さっきから、見てみぬふりをしていたが、あっちからやってきた。
「せっかくの天音ちゃんの友達のデートを邪魔するなんて、許せないわ〜」
「聞いてよモモ姐さん!この男、私の胸触ってきたの!」
「は!?ふざけんな!冤罪だ!!」
天音はわざと、大きな声で言う。
「それは、許せないわ〜。お兄さん、あっちで私と“お話し”しましょう?」
「いやああああああ!!」
そして、男はモモ姐さんに連れて行かれ、
「モモさん。この馬鹿は私が相手しておくので、大丈夫です。」
横から別の女性が現れた。
受付嬢っぽい。
「あらそう?じゃあお願いするわ~。すぐに私も行くし待っててね~、チュ♡」
「アババババハ」
男は泡を吹いて気絶してしまった。
「ごめんね~、すぐに助けてあげられなくて。

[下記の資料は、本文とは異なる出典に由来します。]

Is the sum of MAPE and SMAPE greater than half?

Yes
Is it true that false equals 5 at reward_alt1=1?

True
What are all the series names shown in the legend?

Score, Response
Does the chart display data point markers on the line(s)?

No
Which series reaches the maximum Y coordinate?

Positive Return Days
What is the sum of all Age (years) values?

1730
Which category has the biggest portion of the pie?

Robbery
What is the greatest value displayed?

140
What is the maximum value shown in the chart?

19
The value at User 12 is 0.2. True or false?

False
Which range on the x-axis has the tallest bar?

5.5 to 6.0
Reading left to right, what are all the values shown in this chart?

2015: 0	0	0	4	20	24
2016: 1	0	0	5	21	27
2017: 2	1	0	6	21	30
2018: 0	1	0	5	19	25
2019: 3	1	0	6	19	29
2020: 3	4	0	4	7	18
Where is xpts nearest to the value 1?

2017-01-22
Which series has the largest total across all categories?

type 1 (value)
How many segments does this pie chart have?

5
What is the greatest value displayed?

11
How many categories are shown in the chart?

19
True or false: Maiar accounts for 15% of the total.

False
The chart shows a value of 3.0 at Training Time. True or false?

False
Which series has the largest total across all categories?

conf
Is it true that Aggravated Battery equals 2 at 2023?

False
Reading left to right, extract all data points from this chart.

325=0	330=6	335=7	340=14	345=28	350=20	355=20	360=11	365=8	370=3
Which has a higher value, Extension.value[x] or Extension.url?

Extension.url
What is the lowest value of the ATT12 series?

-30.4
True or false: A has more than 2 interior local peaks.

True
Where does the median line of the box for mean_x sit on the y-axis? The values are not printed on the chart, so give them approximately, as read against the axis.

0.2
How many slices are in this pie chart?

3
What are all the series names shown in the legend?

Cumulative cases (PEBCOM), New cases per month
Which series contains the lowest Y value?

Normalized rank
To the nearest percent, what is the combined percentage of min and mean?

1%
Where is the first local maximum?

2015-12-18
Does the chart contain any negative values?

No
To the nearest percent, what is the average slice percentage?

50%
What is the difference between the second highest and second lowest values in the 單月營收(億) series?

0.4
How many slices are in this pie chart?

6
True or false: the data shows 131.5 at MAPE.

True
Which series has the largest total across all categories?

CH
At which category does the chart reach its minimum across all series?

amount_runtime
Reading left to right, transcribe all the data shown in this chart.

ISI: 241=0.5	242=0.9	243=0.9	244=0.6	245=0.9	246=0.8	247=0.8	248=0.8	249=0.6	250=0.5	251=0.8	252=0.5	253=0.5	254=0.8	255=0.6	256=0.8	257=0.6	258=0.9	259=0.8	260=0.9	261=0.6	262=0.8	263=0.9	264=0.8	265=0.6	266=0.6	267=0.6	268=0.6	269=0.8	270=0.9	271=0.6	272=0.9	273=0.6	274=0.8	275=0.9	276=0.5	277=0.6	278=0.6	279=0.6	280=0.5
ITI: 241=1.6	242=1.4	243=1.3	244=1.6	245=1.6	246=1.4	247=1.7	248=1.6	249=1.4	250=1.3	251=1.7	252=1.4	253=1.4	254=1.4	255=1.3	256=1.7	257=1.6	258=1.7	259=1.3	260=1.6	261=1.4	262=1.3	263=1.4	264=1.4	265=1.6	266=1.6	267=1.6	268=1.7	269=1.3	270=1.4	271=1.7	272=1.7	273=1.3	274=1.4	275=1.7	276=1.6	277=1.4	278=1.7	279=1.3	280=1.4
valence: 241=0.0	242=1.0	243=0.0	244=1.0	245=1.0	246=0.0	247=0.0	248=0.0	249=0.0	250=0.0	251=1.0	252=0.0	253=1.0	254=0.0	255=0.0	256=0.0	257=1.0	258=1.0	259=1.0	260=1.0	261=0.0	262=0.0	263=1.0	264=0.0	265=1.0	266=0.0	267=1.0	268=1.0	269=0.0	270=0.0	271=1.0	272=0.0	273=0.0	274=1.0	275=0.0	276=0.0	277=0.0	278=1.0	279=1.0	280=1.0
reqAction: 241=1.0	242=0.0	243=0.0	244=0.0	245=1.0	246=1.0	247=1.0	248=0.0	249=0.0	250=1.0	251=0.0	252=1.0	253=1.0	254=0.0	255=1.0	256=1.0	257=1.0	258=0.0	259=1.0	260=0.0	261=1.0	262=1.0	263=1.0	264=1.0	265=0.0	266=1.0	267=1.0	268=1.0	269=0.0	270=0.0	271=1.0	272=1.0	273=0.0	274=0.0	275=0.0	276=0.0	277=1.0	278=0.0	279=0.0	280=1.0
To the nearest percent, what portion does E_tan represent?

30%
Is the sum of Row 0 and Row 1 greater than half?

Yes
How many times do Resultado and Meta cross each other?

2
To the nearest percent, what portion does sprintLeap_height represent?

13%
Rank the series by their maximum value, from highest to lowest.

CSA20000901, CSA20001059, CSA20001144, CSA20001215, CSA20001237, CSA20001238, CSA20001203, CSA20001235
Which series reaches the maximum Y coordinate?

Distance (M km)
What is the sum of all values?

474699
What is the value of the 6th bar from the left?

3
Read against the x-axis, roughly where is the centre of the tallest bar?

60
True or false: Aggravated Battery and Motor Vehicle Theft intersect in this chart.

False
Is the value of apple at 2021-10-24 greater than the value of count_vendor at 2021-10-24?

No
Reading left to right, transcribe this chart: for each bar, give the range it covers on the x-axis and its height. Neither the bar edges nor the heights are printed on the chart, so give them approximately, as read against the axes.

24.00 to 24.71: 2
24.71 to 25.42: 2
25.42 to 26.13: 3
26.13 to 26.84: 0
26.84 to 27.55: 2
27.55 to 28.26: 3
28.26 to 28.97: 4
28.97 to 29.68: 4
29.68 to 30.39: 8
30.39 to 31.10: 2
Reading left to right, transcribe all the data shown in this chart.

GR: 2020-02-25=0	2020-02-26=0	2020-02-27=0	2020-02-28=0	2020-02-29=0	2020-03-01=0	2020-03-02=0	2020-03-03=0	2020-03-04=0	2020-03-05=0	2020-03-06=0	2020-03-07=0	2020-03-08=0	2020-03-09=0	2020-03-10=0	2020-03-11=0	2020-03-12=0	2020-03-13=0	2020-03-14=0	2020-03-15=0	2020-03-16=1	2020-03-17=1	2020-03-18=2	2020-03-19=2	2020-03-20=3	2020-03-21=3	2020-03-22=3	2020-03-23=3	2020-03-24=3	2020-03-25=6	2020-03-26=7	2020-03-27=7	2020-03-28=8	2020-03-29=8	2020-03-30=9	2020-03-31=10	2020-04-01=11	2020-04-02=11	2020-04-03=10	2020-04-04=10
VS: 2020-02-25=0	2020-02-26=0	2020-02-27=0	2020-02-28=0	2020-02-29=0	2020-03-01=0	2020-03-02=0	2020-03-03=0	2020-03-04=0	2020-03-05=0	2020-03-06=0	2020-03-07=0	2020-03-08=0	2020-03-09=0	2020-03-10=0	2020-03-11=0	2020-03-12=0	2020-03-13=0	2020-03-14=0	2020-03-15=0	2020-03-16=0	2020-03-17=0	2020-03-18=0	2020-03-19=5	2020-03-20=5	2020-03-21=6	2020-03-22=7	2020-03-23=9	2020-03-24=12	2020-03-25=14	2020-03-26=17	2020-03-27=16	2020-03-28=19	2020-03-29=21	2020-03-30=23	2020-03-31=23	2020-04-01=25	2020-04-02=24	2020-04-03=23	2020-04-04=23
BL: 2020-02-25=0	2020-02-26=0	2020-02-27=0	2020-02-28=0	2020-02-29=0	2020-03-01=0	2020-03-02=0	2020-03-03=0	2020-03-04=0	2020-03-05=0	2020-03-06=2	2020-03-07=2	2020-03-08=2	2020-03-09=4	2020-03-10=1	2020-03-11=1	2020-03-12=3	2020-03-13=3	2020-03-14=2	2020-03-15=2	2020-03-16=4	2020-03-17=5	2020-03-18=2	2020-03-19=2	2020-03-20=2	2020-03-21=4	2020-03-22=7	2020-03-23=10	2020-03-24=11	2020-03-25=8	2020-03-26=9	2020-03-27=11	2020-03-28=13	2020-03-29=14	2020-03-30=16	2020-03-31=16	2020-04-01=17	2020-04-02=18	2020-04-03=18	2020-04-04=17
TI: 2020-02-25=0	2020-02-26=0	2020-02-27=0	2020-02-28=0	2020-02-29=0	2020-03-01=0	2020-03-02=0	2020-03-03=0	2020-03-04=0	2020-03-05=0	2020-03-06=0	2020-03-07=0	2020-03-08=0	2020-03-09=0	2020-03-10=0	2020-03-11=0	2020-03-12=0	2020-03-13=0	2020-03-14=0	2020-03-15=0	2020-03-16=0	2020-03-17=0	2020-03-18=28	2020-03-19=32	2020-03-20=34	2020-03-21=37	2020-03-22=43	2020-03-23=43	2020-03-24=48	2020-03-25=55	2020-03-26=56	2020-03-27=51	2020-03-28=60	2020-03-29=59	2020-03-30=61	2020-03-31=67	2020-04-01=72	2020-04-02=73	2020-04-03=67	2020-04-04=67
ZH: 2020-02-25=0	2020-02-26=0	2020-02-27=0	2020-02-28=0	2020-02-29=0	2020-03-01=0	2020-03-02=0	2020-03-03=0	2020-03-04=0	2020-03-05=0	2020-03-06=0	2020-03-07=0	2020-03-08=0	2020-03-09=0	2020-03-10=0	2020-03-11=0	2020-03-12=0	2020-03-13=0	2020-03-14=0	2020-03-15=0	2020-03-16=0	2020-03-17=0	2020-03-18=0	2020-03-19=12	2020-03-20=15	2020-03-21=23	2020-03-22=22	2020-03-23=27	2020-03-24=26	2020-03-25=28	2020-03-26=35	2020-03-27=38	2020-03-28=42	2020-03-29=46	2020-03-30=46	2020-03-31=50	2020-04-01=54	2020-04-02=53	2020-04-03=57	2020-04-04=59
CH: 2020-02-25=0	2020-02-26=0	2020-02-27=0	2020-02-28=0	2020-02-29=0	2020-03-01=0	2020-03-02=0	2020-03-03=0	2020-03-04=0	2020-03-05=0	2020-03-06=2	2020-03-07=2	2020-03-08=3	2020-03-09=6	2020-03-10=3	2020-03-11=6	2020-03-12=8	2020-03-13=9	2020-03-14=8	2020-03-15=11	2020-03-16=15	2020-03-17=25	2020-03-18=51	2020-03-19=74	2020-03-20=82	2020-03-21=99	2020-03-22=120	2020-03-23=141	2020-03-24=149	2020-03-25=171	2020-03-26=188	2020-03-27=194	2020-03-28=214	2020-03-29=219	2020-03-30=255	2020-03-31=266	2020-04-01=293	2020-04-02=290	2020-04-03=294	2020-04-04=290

」
「ありがとうございます、モモ姐さん。」
「あっ、自己紹介してなかったわね。私はモモ、見ての通り受付嬢をしているわ〜」
受付嬢…
「女性からは、敬意を込めて『モモ姐さん』って呼ばれてるの。ね?」
「ええ、信頼厚いのよ〜。」
信頼厚い…確かに、モモさんの前ではナンパとかできなさそう。
「それで、貴女達がデートするのね〜。天音ちゃんから聞いてるわよ~。香織ちゃんと優花ちゃんよね〜?」
「「は、はい!」」
「ふふ、怖がらなくていいわよ〜。取って食べたりしないから〜。それに、私が好きなのは、ムキムキの力強い男なの〜。」
女に生まれて良かった〜。
「優花ちゃん。」
「は、はい!」
「彼女のハート、ちゃ~んと撃ち抜くのよ〜。」
「はい!先輩をメロメロにします!」
優花は、自信満々だ。
「張り切るのはいいことよ〜、でも、周りには気をつけてね?ダンジョンは、危険な所だからね~」
「はい!」
「それじゃあ、お姉さんからアドバイス。」
お姉さん???
モモさんは、優花の耳元で何か話してる。
「わかりました!」
「頑張ってね〜」
そして、組合を出た。
「着いたね。」
「先輩、必ずメロメロにしてみせますからね?」
優花からは逃げられなさそうだ。
「行くよー」
天音が呼んでいる。
私達は、ダンジョンの中に入った。
「おかしいな?いつもなら、もう5匹はゴブリンを見つけてるくらいなのに…」
ゴブリンが一匹も出てこない。
「優花、さっきから私の腕に胸を当ててくるの何なの?」
「モモさんから、積極的にスキンシップをしろって言われたので。」
ここはダンジョン、興奮して集中力が散漫になるのは危険だ。
「お?いたよー。」
天音が、ゴブリンを見つけた。
「ゴブリン、生で見るのは久しぶりだなー」
「そうなんですか?私は初めてです!」
優花は、ゴブリンを見るのは初めてらしい。
私達は、剣を構えて前に出る。
「クギャギヤ!」
私達に気付いたゴブリンは、走って来る。
「行くよ!」
「はい!」
私達も、ゴブリンに走って迫る。
「やあ!」
優花がゴブリンに向かって剣を振り下ろす。
しかし、ゴブリンは横に避けて躱す。
そして、ゴブリンの反撃が優花を襲う。
「きゃあ!」
ゴブリンの爪が、優花の腕を引っ掻く。
優花の腕から血が流れているのが見える。
「優花に、何してくれてんのー!!」
私は、優花に気を取られていたゴブリンの背中を切り裂く。
「ゲギャァ!?」
ゴブリンが悲鳴を上げる。
「優花!二人でやるよ!」
「はい!」
のたうち回るゴブリン目掛けて二人で剣を振り下ろす。
そして、優花の剣がゴブリンの頭を捉え、ゴブリンは死んだ。
「倒した?」
「みたいです…」
優花は、腕をおさえている。
「優花!天音、早く来て!」
私は、天音を呼ぶ。
しかし、
「天音?」
天音はそこにいなかった。
「これてって天音の…」
さっき曲がった道に天音の鞄とスマホが落ちていた。
「もしかして、転移トラップ?」
「転移トラップ?こんなダンジョンに?」
「来る途中、白神先輩言ってたじゃないですか。」
そう言えば…
『転移トラップ?』
『そう、ちょっと前に引っかかってね。出口を見つけるのが大変だったよ。魔力も危うく尽きるところだったし。』
『でも、こんなダンジョンに転移トラップなんてあるの?』
『あるよ、どこだったかは忘れたけど、他のトラップもあるし、気をつけてね?』
「確かに、言ってたね。」
「それで、鞄とスマホを落として、どこかへ飛ばされたんじゃ…」
「きっと大丈夫よ、天音は、『神』の武器を持ってるし、レベルも高い。ゴブリン程度に負けたりしないはず。」
それよりも、いざという時、天音が助けてくれるはずだったのに、その天音が転移トラップで飛ばされた。
もしかしたら、死ぬ…
「優花」
「はい…」
「何かあったら私が守るから。まだ、返事もしてないのに死なれちゃ困るよ。」
これで、少しでも優花が元気を取り戻してくれれば…
「凄く、嬉しいです。でも、今言われると、フラグになりそうで、怖いです。」
「大丈夫。私が何とかするから…」
未来のお嫁さんくらい、守れないと、私に優花を好きになる資格はない!
私は、このダンジョンで、優花を守ることを決意した。